Any kind of medicine, when prescribed, must be consumed in specific doses only. Drugs can have adverse reactions on patients and can even be potentially fatal, if not monitored. This is why doctors ask for medical history and if you have any allergies before prescribing medicine.
Tragically, three children died in Delhi, after they were purportedly prescribed ‘cough syrup’ at a mohalla clinic. In connection with the case, the Delhi government even sacked three doctors of the clinic. It is being alleged that the kids died due to an adverse reaction to the drug.
Earlier this week, The Indian Express reported that health minister Satyendar Jain said an enquiry has been ordered. One of the children was three years old, and died allegedly after consuming cough syrup prescribed at the clinic. They were admitted to Kalawati Saran Children’s Hospital. One child died on October 13 and the other two also succumbed in the same month.
But when does cough syrup become life-threatening and what do parents need to know about the dosage? We reached out to doctors for answers.
According to Dr Amit Gupta, senior consultant, pediatrics and neonatology at Fortis Escorts, Faridabad, cough syrup should not be taken in the form of ‘self medication’, and a doctor would ideally prescribe them according to need.
“For pediatrics patients/children, break dose is important, and is decided on the basis of the child’s age and weight. Cough syrup comes with different compositions and different straight-forward components, even if the constants are the same. Each component may have different age limits and age bars, for example, 2 years for some and 6 years for some others,” he told this outlet.
But, when does it become fatal?
Dr Gupta said fatality happens only in case there is a drug overdose, or if there is some pre-existing medical condition. “Sometimes, allergies can lead to unwanted outcomes,” he said.
Adding to this, Dr Lini Balakrishnan, consultant pediatrician, Motherhood Hospitals, Sarjapur, Bangalore, said when given in wrong doses, cough syrups can cause breathing problems, blurred vision, blacking out, convulsions, heart palpitations, vomiting, hallucinations in children. “Each type of syrup is tailored according to the underlying conditions of the kid.”
The doctor further explained that cough suppressants are “not usually given to children less than 12 years old”.

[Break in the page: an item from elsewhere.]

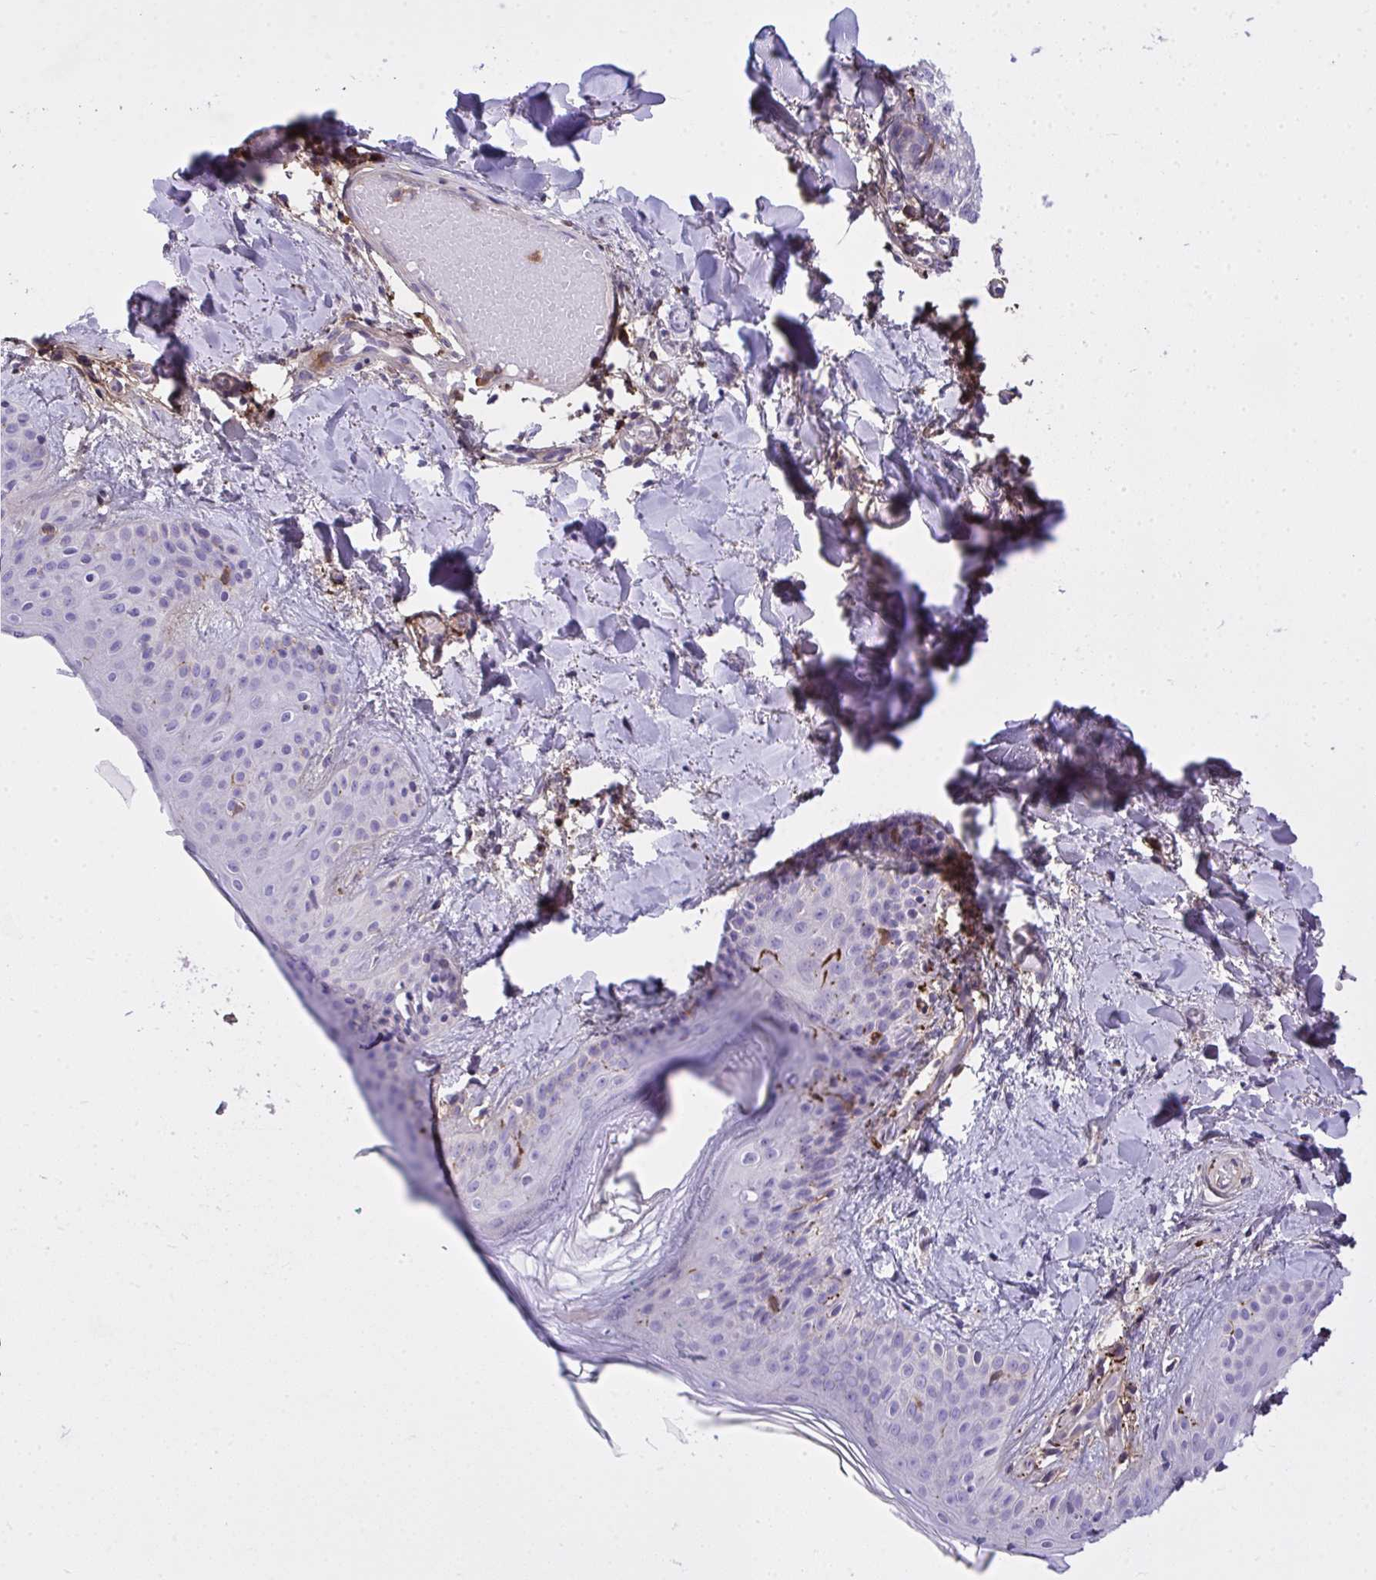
{"staining": {"intensity": "moderate", "quantity": "<25%", "location": "cytoplasmic/membranous"}, "tissue": "skin", "cell_type": "Fibroblasts", "image_type": "normal", "snomed": [{"axis": "morphology", "description": "Normal tissue, NOS"}, {"axis": "topography", "description": "Skin"}], "caption": "Immunohistochemical staining of normal human skin reveals low levels of moderate cytoplasmic/membranous staining in approximately <25% of fibroblasts.", "gene": "AP5M1", "patient": {"sex": "female", "age": 34}}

“You see, different medications like cough expectorants, cough suppressants, decongestants and certain antihistamines all may seem safe and easily-available, over-the-counter. But, some of them could have life-threatening side-effects for children. Talk to your doctor and understand the purpose of the medicine, how it should be given and in what amount, time-gap allowed between doses, the method of storage, any special instructions (to be taken with or without food), any common side-effects, etc. In addition to this, read the instructions given on the bottle,” Dr Balakrishnan advised.
The bottomline is that over-the-counter cold and cough medications should not be prescribed to children under the age of four.
“Instead, natural home remedies like keeping them well-hydrated, using cool-mist humidifiers, and gargling with salt water should be done. If the child is older than four, cough syrups should only be given on doctor’s orders, when absolutely needed. Otherwise they should be avoided,” the doctor concluded.